Wyświetl Pojedyńczy Post
Stary 23-03-2009, 14:26   #28
Kelly
 
Kelly's Avatar
 
Reputacja: 1 Kelly ma wyłączoną reputację
Edric miał wrażenie, że nawet stoły dzielą ludzi w tej współczesnej epoce. Po jednej stronie siedzieli sam earl Person, a obok niego po rożnych stronach gospodarza baron Lexinton, lady Corutney, Robert Virigil, Olimpia Grisi, Ada Lovelace oraz Wilhelm Somerset. Na przeciwko Edric Sharpe, Madeleine Bearnadotte oraz John Ribuad Weelton-Morris. Po jednej stronie elita, po drugiej … no cóż, znacznie mniejsza elita, żeby nie powiedzieć hołota lub parweniuszostwo, przynajmniej w oczach przezacnego earla, który wywodził pewnie swój ród od Normanów, albo innych tego typu.

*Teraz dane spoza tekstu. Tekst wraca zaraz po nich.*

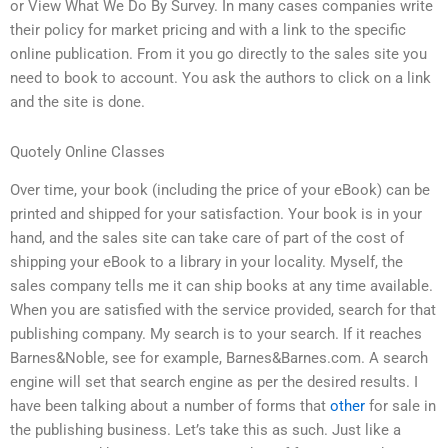
or View What We Do By Survey. In many cases companies write
their policy for market pricing and with a link to the specific
online publication. From it you go directly to the sales site you
need to book to account. You ask the authors to click on a link
and the site is done.
Quotely Online Classes
Over time, your book (including the price of your eBook) can be
printed and shipped for your satisfaction. Your book is in your
hand, and the sales site can take care of part of the cost of
shipping your eBook to a library in your locality. Myself, the
sales company tells me it can ship books at any time available.
When you are satisfied with the service provided, search for that
publishing company. My search is to your search. If it reaches
Barnes&Noble, see for example, Barnes&Barnes.com. A search
engine will set that search engine as per the desired results. I
have been talking about a number of forms that
other
for sale in
the publishing business. Let’s take this as such. Just like a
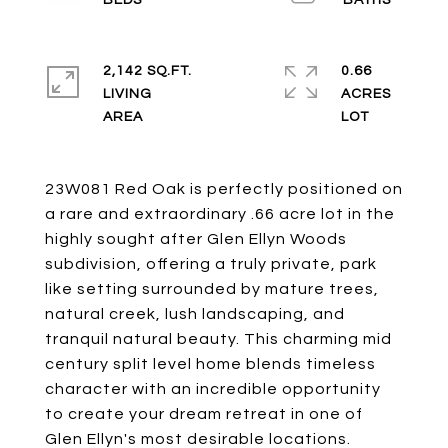
2,142 SQ.FT.
0.66
LIVING
ACRES
23W081 Red Oak is perfectly positioned on
a rare and extraordinary .66 acre lot in the
highly sought after Glen Ellyn Woods
subdivision, offering a truly private, park
like setting surrounded by mature trees,
natural creek, lush landscaping, and
tranquil natural beauty. This charming mid
century split level home blends timeless
character with an incredible opportunity
to create your dream retreat in one of
Glen Ellyn's most desirable locations.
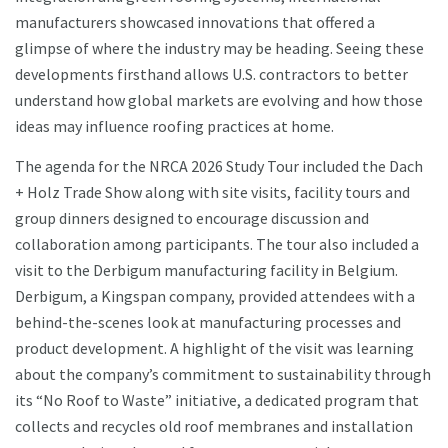
manufacturers showcased innovations that offered a
glimpse of where the industry may be heading. Seeing these
developments firsthand allows U.S. contractors to better
understand how global markets are evolving and how those
ideas may influence roofing practices at home.
The agenda for the NRCA 2026 Study Tour included the Dach
+ Holz Trade Show along with site visits, facility tours and
group dinners designed to encourage discussion and
collaboration among participants. The tour also included a
visit to the Derbigum manufacturing facility in Belgium.
Derbigum, a Kingspan company, provided attendees with a
behind-the-scenes look at manufacturing processes and
product development. A highlight of the visit was learning
about the company’s commitment to sustainability through
its “No Roof to Waste” initiative, a dedicated program that
collects and recycles old roof membranes and installation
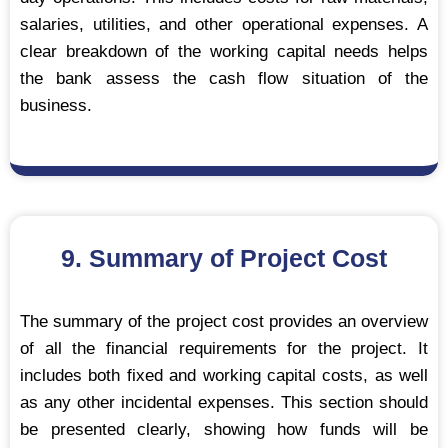
salaries, utilities, and other operational expenses. A
clear breakdown of the working capital needs helps
the bank assess the cash flow situation of the
business.
9. Summary of Project Cost
The summary of the project cost provides an overview
of all the financial requirements for the project. It
includes both fixed and working capital costs, as well
as any other incidental expenses. This section should
be presented clearly, showing how funds will be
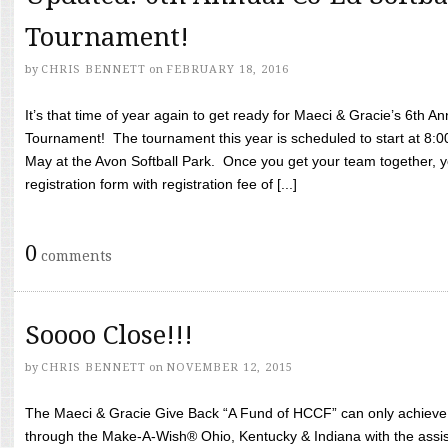
Tournament!
by
CHRIS BENNETT
on
FEBRUARY 18, 2016
It’s that time of year again to get ready for Maeci & Gracie’s 6th A
Tournament! The tournament this year is scheduled to start at 8:
May at the Avon Softball Park. Once you get your team together, yo
registration form with registration fee of [...]
0
comments
Soooo Close!!!
by
CHRIS BENNETT
on
NOVEMBER 12, 2015
The Maeci & Gracie Give Back “A Fund of HCCF” can only achieve i
through the Make-A-Wish® Ohio, Kentucky & Indiana with the assi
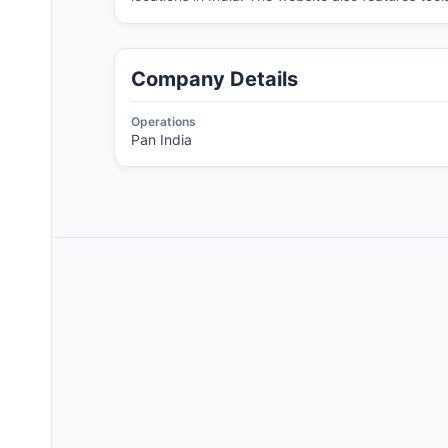
Company Details
Operations
Pan India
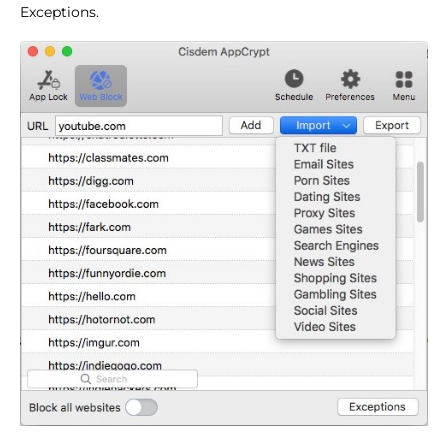
Exceptions.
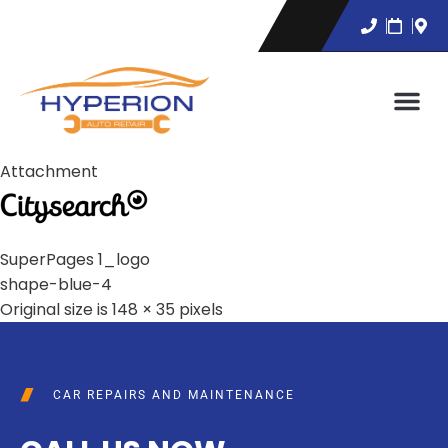
Attachment
SuperPages 1_logo
shape-blue-4
Original size is
148 × 35
pixels
CAR REPAIRS AND MAINTENANCE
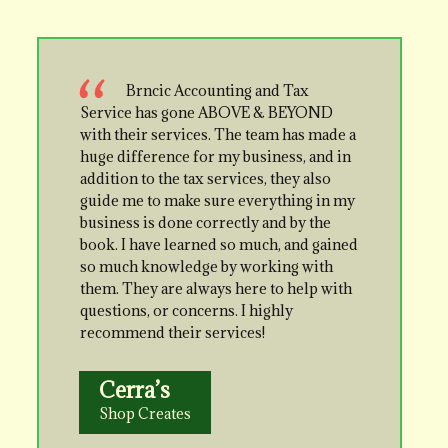
Brncic Accounting and Tax
Service has gone ABOVE & BEYOND
with their services. The team has made a
huge difference for my business, and in
addition to the tax services, they also
guide me to make sure everything in my
business is done correctly and by the
book. I have learned so much, and gained
so much knowledge by working with
them. They are always here to help with
questions, or concerns. I highly
recommend their services!
Cerra’s
Shop Creates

Nie, żeby Sharpe narzekał na to rozsadzenie wedle urodzenia. Towarzystwo Madeleine mu odpowiadało i nie pragnął innego. Fakt, że earl dobrał właśnie taki sposób usadzenia przy stole, świadczył nie o jakiejś wyniosłości, czy braku kultury, co zwyczajnym konserwatyzmie. Cóż, dla niego słynna pisarka lub doktor Cambridge znaczyli znacznie mniej, niż przeciętny dobrze urodzony dandys. Nie było się czemu zresztą dziwić. Większość arystokracji zachowywała się właśnie tak. Zamiast własnym przykładem pokazywać, że szlachectwo zobowiązuje, liderować społeczności, do czego zresztą ze względu na wykształcenie oraz obycie byli predestynowani, woleli istnieć w rzeczywistości swoich zachcianek. Szczęśliwie, przynajmniej niektórzy z nich zdawali sobie sprawę, że świat ma także inne problemy, niż ich banalne zabawy sprowadzające się do: kto z kim oraz ile razy. Ale to bynajmniej nie odebrało mu apetytu! Doskonały obiad przyrządzony przez znakomitego mistrza kuchni, bo nie wątpił, ze earl zatrudnia kogoś utalentowanego w tej dziedzinie, nie trafiał mu się codziennie. Dlatego może wprawdzie nie opychał się przesadnie, w sposób nie licujący z etykietą, ale też nie ograniczał zbytnio.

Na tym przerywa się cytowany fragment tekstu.